Segment Open

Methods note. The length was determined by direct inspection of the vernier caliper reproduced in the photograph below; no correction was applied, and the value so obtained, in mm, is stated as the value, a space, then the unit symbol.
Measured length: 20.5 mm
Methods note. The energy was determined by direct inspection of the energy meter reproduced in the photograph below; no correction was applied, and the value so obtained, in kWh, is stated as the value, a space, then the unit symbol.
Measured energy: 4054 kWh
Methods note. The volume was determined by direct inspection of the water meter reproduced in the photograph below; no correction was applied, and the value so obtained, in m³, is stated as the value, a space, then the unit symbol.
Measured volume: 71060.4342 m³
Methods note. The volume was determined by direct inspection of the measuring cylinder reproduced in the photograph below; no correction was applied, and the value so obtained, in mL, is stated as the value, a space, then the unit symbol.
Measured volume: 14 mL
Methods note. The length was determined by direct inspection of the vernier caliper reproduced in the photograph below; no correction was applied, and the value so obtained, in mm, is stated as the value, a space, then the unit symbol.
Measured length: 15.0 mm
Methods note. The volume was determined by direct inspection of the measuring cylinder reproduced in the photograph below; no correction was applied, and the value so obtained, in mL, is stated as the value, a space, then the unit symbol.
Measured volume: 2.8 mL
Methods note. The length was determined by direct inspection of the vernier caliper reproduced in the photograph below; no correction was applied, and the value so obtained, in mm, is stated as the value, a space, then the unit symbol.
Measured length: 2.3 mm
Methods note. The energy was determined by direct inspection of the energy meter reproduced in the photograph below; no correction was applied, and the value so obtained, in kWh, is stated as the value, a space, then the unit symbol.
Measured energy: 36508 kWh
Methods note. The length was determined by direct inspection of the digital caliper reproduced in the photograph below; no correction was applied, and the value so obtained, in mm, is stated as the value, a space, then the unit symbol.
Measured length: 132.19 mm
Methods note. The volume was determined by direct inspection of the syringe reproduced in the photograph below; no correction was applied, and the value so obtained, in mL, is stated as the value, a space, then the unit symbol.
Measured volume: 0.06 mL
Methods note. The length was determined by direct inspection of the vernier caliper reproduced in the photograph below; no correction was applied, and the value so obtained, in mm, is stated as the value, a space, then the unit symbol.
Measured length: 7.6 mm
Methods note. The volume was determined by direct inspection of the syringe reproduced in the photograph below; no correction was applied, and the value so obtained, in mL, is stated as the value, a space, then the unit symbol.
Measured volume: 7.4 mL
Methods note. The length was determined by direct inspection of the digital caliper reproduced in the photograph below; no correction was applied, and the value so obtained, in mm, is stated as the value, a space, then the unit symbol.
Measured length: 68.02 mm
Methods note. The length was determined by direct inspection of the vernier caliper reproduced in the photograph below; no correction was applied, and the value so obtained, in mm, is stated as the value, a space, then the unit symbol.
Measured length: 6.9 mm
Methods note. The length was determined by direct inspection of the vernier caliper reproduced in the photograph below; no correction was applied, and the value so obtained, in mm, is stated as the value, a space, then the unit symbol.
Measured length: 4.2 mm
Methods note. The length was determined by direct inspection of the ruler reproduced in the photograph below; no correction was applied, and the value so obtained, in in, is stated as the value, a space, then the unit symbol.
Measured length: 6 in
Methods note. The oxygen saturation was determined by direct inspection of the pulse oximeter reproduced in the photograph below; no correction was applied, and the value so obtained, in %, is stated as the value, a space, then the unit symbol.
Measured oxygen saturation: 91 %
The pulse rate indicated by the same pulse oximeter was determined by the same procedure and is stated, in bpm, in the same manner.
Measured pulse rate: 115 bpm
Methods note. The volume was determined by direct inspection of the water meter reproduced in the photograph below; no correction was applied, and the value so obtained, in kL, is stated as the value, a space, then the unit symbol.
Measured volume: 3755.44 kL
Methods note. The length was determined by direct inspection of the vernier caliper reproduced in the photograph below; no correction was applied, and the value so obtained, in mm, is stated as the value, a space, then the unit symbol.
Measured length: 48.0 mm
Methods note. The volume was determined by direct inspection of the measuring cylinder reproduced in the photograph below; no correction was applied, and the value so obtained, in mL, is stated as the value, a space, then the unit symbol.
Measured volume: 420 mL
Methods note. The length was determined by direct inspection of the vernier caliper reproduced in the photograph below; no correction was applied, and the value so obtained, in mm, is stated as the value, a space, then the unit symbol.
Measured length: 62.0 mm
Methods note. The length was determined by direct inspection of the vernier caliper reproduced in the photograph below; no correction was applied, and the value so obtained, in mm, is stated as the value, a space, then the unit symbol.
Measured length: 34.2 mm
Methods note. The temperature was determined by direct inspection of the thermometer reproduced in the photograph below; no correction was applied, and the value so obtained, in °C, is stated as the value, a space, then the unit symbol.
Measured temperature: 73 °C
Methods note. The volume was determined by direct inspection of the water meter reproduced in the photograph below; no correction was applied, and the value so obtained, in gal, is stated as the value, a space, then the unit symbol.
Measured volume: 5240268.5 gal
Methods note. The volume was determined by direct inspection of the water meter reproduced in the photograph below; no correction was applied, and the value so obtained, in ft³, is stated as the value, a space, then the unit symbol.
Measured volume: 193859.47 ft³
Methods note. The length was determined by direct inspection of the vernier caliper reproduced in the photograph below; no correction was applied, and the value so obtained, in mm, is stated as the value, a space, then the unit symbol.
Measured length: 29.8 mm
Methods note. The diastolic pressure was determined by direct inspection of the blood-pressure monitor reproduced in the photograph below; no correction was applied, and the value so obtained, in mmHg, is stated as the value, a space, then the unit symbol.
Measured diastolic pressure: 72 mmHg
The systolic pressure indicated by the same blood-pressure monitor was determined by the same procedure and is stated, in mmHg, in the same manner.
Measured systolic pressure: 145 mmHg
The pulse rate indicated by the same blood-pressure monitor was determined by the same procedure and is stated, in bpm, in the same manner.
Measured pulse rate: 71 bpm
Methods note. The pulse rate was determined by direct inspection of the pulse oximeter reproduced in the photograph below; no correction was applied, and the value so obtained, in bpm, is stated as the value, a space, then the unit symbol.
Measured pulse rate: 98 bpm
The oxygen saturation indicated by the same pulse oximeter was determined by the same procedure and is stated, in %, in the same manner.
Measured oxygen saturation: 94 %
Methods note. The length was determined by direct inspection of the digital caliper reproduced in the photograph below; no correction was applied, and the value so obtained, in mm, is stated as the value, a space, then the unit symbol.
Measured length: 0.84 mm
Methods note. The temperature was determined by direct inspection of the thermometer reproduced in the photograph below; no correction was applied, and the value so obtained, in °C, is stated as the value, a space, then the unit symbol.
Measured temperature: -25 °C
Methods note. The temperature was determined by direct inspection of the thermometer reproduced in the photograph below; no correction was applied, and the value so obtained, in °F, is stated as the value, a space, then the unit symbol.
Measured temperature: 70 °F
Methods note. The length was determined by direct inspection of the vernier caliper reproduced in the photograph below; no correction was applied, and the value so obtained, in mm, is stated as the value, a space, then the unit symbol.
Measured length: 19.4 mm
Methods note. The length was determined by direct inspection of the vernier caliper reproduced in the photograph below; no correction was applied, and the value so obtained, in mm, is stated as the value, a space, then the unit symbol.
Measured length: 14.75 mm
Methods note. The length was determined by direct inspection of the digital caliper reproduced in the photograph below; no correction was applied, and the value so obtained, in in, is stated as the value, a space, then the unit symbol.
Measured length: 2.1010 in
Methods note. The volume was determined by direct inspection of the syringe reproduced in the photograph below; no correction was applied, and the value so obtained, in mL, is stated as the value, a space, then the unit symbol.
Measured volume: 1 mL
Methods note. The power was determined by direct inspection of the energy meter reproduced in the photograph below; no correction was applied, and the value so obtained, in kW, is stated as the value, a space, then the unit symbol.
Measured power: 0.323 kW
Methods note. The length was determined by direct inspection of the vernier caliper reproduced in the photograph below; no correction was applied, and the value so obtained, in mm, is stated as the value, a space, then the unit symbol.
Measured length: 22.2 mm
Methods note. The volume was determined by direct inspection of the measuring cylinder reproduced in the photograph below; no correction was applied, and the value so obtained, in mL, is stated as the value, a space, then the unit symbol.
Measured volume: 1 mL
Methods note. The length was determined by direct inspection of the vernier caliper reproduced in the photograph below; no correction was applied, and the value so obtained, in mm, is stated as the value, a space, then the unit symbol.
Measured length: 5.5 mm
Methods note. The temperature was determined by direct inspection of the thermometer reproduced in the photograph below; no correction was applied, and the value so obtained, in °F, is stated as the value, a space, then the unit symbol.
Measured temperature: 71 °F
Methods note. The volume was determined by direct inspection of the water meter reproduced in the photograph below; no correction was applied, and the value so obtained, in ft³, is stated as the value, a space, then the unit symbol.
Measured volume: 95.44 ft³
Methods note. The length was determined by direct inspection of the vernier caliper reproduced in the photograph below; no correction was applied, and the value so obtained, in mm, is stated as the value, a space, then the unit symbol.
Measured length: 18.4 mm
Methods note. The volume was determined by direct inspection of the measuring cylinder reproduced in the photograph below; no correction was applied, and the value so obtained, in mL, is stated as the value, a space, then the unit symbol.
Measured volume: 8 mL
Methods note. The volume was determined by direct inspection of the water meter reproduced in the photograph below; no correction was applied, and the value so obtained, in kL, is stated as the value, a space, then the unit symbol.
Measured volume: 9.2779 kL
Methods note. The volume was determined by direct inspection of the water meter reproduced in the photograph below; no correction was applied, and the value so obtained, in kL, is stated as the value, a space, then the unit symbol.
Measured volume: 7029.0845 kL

Segment Closed

- ACTIVITY -
Could you turn the lines from the start of the items through the line holding "Measured energy: 4054 kWh" into a numbered list, including both ends and leaving out any blank lines?

- EXERCISE OUTPUT -
1. Methods note. The length was determined by direct inspection of the vernier caliper reproduced in the photograph below; no correction was applied, and the value so obtained, in mm, is stated as the value, a space, then the unit symbol.
2. Measured length: 20.5 mm
3. Methods note. The energy was determined by direct inspection of the energy meter reproduced in the photograph below; no correction was applied, and the value so obtained, in kWh, is stated as the value, a space, then the unit symbol.
4. Measured energy: 4054 kWh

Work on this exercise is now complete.